- Born: February 1870 Germany
- Died: September 10, 1932 (aged 62)
- Education: University of Vienna, University of Leoben, University of Graz
- Occupations: Electrical Engineer, Social Reformer
- Employer(s): General Electric, Westinghouse Electric Company, Siemens and Halske Electric Co.
- Organizations: National Association of Corporate Schools, American Management Association, National Society for the Promotion of Industrial Education, American Institute of Electrical Engineers (AIEE)
- Known for: Work at General Electric, Westinghouse Electric Company, Social reforms in workmen's compensation and retirement benefits
- Notable work: Creation of General Electric Education and Personnel Department

= Magnus W. Alexander =

German-born American engineer

Magnus Wilhelm Alexander (February 1870 – September 10, 1932) was a German-born American electrical engineer and a technical designer for the General Electric Company and the Westinghouse Electric Company. He also became a social reformer in the United States of America by working on state boards and commissions in such areas as workmen's compensation and retirement benefits.

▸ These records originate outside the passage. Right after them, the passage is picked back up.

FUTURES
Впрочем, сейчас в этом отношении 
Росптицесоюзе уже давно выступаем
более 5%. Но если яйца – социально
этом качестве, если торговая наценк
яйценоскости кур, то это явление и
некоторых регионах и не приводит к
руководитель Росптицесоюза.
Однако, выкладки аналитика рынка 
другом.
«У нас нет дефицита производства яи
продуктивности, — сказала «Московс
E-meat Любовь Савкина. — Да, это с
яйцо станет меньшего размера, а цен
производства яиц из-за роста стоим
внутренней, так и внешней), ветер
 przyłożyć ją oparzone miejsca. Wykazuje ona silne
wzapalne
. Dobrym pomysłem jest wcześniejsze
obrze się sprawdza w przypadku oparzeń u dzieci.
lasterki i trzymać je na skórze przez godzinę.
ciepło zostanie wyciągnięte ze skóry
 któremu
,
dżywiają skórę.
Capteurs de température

Alexander was the son of Alexander M. and M. (Jelenkiewicz) A. Alexander. He studied mechanics, metallurgy, and electrical engineering at the Austrian universities of Vienna, 1889, the Leoben, 1891, and the University of Gratz, 1892.

Following the completion of his engineering education, Alexander was employed by Austria's largest steel-making company. In 1893, he joined Weston Electrical Instrument Company as an engineer and a technical designer. In the following year, he was recruited by Westinghouse Electric and Manufacturing Co., and he emigrated to the United States. After five years with the Westinghouse Corp., he joined the Siemens and Halske Electric Co., a German corporation with operations in North America. In the year 1900, the General Electric Company hired him as its chief engineer in charge of design, which was a position that he held until 1918. Thereafter, he served as GE's consulting engineer on economic issues until 1922.

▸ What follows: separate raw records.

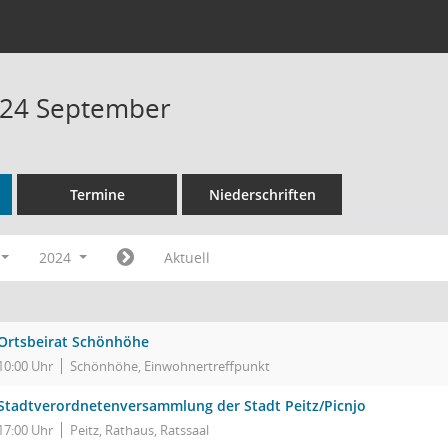
024 September
Termine
Niederschriften
2024
Aktuell
Ortsbeirat Schönhöhe
10:00 Uhr
Schönhöhe, Einwohnertreffpunkt
Stadtverordnetenversammlung der Stadt Peitz/Picnjo
17:00 Uhr
Peitz, Rathaus, Ratssaal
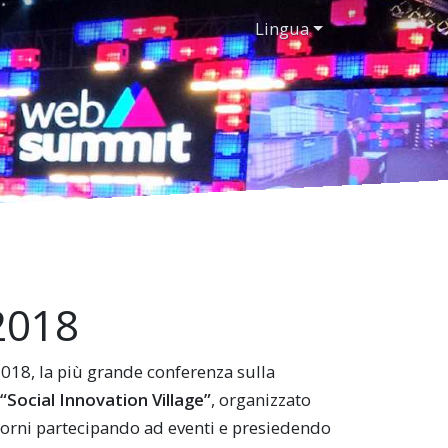
Lingua
2018
18, la più grande conferenza sulla
“Social Innovation Village”
, organizzato
giorni partecipando ad eventi e presiedendo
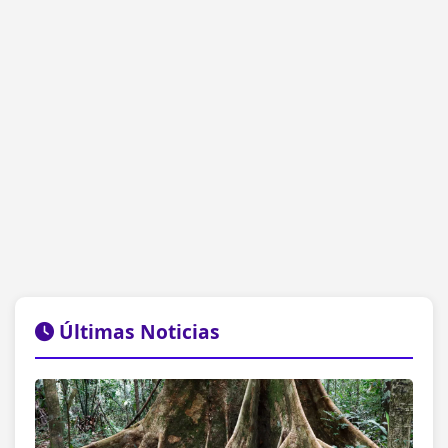
Últimas Noticias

While with General Electric, Alexander began turning his attention to industrial education. He created and directed the General Electric Education and Personnel Department in Lynn, Massachusetts. In 1907, he set up a partnership between G.E. and the Massachusetts Institute of Technology in which G.E. provided both apprenticeships and in-house technical courses for newly graduated M.I.T. engineers.

Alexander also served on the Old Age Pension Commission of Massachusetts and on the Massachusetts Workman's Compensation Commission. He became a charter member of the National Association of Corporate schools, the American Management Association, the National Society for the Promotion of Industrial Education, and of the American Institute of Electrical Engineers (AIEE).

Alexander was an early participant, along with Wesley Mitchell and Malcolm Rorty, in the National Bureau of Economic Research. He also created the National Industrial Conference Board (now known as The Conference Board) along with Frederick P. Fish, Frank A. Vanderlip, and Loyall Osborne.